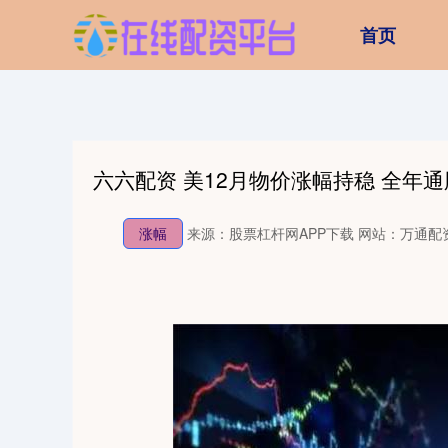
首页
六六配资 美12月物价涨幅持稳 全年
涨幅
来源：股票杠杆网APP下载
网站：万通配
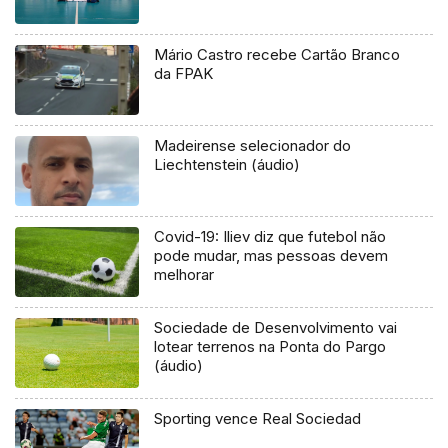
Mário Castro recebe Cartão Branco
da FPAK
Madeirense selecionador do
Liechtenstein (áudio)
Covid-19: Iliev diz que futebol não
pode mudar, mas pessoas devem
melhorar
Sociedade de Desenvolvimento vai
lotear terrenos na Ponta do Pargo
(áudio)
Sporting vence Real Sociedad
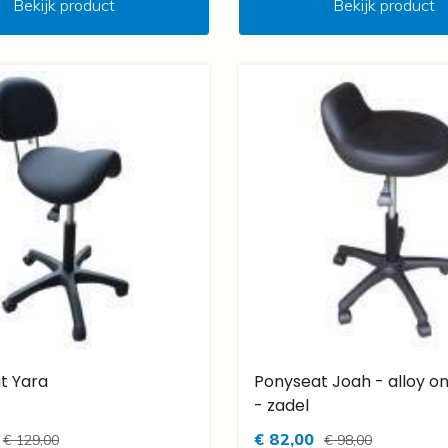
Bekijk product
Bekijk product
t Yara
Ponyseat Joah - alloy o
- zadel
€ 82,00
€ 129,00
€ 98,00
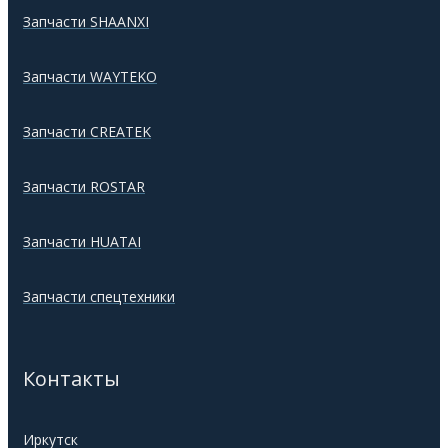
Запчасти SHAANXI
Запчасти WAYTEKO
Запчасти CREATEK
Запчасти ROSTAR
Запчасти HUATAI
Запчасти спецтехники
Контакты
Иркутск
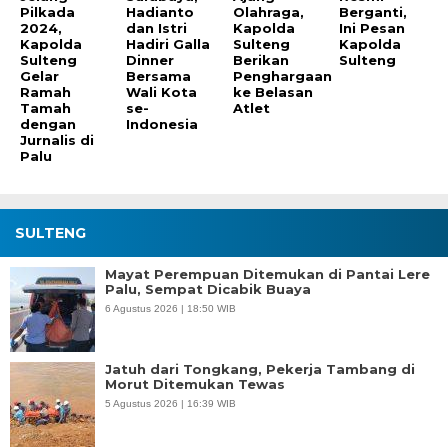
Pilkada
Hadianto
Olahraga,
Berganti,
2024,
dan Istri
Kapolda
Ini Pesan
Kapolda
Hadiri Galla
Sulteng
Kapolda
Sulteng
Dinner
Berikan
Sulteng
Gelar
Bersama
Penghargaan
Ramah
Wali Kota
ke Belasan
Tamah
se-
Atlet
dengan
Indonesia
Jurnalis di
Palu
SULTENG
Mayat Perempuan Ditemukan di Pantai Lere
Palu, Sempat Dicabik Buaya
6 Agustus 2026 | 18:50 WIB
Jatuh dari Tongkang, Pekerja Tambang di
Morut Ditemukan Tewas
5 Agustus 2026 | 16:39 WIB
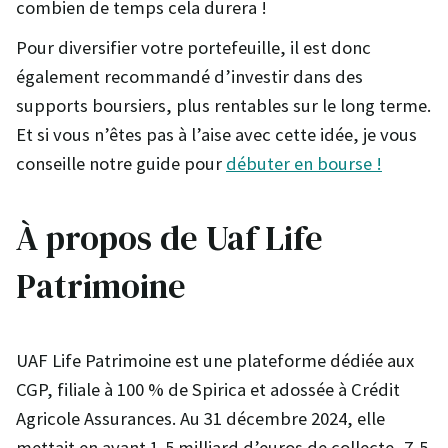
combien de temps cela durera !
Pour diversifier votre portefeuille, il est donc
également recommandé d’investir dans des
supports boursiers, plus rentables sur le long terme.
Et si vous n’êtes pas à l’aise avec cette idée, je vous
conseille notre guide pour
débuter en bourse !
À propos de Uaf Life
Patrimoine
UAF Life Patrimoine est une plateforme dédiée aux
CGP, filiale à 100 % de Spirica et adossée à Crédit
Agricole Assurances. Au 31 décembre 2024, elle
mettait en avant 1,5 milliard d’euros de collecte, 7,5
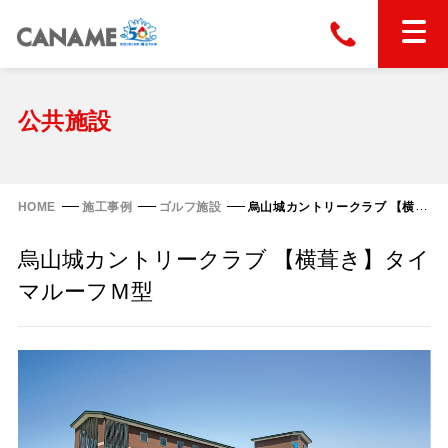
本社
028-663-6300
（受付時間 8:30〜17:30）
ホーム
公共施設
東京
03-6866-0091
（受付時間 8:30〜17:30）
金属屋根製品
HOME
施工事例
ゴルフ施設
烏山城カントリークラブ 【横葺き】タイマルーフＭ型
縦葺き屋根
烏山城カントリークラブ 【横葺き】タイ
屋根の改修
スタンディングロック
マルーフＭ型
横葺き屋根
富士ライン55
カナディー
施工事例
金属瓦
フリーハットⅡ型
タイマルーフ M型
カナメルーフ
FHR-2000
通気断熱工法
タイマルーフ F25
技術情報
洋瓦王(ヨウガオウ)
フラットライン
Vi65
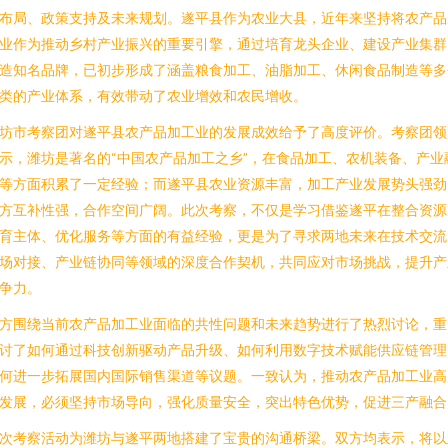
布局、政策支持及未来规划。遂平县作为农业大县，近年来坚持将农产品
业作为推动乡村产业振兴的重要引擎，通过培育龙头企业、建设产业集群
造知名品牌，已初步形成了涵盖粮食加工、油脂加工、休闲食品制造等多
类的产业体系，有效带动了农业增效和农民增收。
坊市考察团对遂平县农产品加工业的发展成效给予了高度评价。考察团领
示，潍坊是著名的“中国农产品加工之乡”，在食品加工、农机装备、产业
等方面积累了一定经验；而遂平县农业资源丰富，加工产业发展势头强劲
方互补性强，合作空间广阔。此次考察，不仅是学习借鉴遂平在整合资源
育主体、优化服务等方面的有益经验，更是为了寻求两地未来在技术交流
场对接、产业链协同等领域的深度合作契机，共同应对市场挑战，提升产
争力。
方围绕当前农产品加工业面临的共性问题和未来趋势进行了热烈讨论，重
讨了如何通过科技创新驱动产品升级、如何利用数字技术赋能供应链管理
何进一步拓展国内国际销售渠道等议题。一致认为，推动农产品加工业高
发展，必须坚持市场导向，强化质量安全，突出特色优势，促进三产融合
次考察活动为潍坊与遂平两地搭建了宝贵的沟通桥梁。双方均表示，将以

▬▬▬▬▬▬▬▬▬▬

> _What to work on_
With the pictures left out, give again exactly the lines from the one that contains "烏山城カントリークラブ 【横葺き】タイマルーフＭ型" through the final line of the data above.

> _Reply_
烏山城カントリークラブ 【横葺き】タイマルーフＭ型
縦葺き屋根
烏山城カントリークラブ 【横葺き】タイ
屋根の改修
スタンディングロック
マルーフＭ型
横葺き屋根
富士ライン55
カナディー
施工事例
金属瓦
フリーハットⅡ型
タイマルーフ M型
カナメルーフ
FHR-2000
通気断熱工法
タイマルーフ F25
技術情報
洋瓦王(ヨウガオウ)
フラットライン
Vi65
布局、政策支持及未来规划。遂平县作为农业大县，近年来坚持将农产品
业作为推动乡村产业振兴的重要引擎，通过培育龙头企业、建设产业集群
造知名品牌，已初步形成了涵盖粮食加工、油脂加工、休闲食品制造等多
类的产业体系，有效带动了农业增效和农民增收。
坊市考察团对遂平县农产品加工业的发展成效给予了高度评价。考察团领
示，潍坊是著名的“中国农产品加工之乡”，在食品加工、农机装备、产业
等方面积累了一定经验；而遂平县农业资源丰富，加工产业发展势头强劲
方互补性强，合作空间广阔。此次考察，不仅是学习借鉴遂平在整合资源
育主体、优化服务等方面的有益经验，更是为了寻求两地未来在技术交流
场对接、产业链协同等领域的深度合作契机，共同应对市场挑战，提升产
争力。
方围绕当前农产品加工业面临的共性问题和未来趋势进行了热烈讨论，重
讨了如何通过科技创新驱动产品升级、如何利用数字技术赋能供应链管理
何进一步拓展国内国际销售渠道等议题。一致认为，推动农产品加工业高
发展，必须坚持市场导向，强化质量安全，突出特色优势，促进三产融合
次考察活动为潍坊与遂平两地搭建了宝贵的沟通桥梁。双方均表示，将以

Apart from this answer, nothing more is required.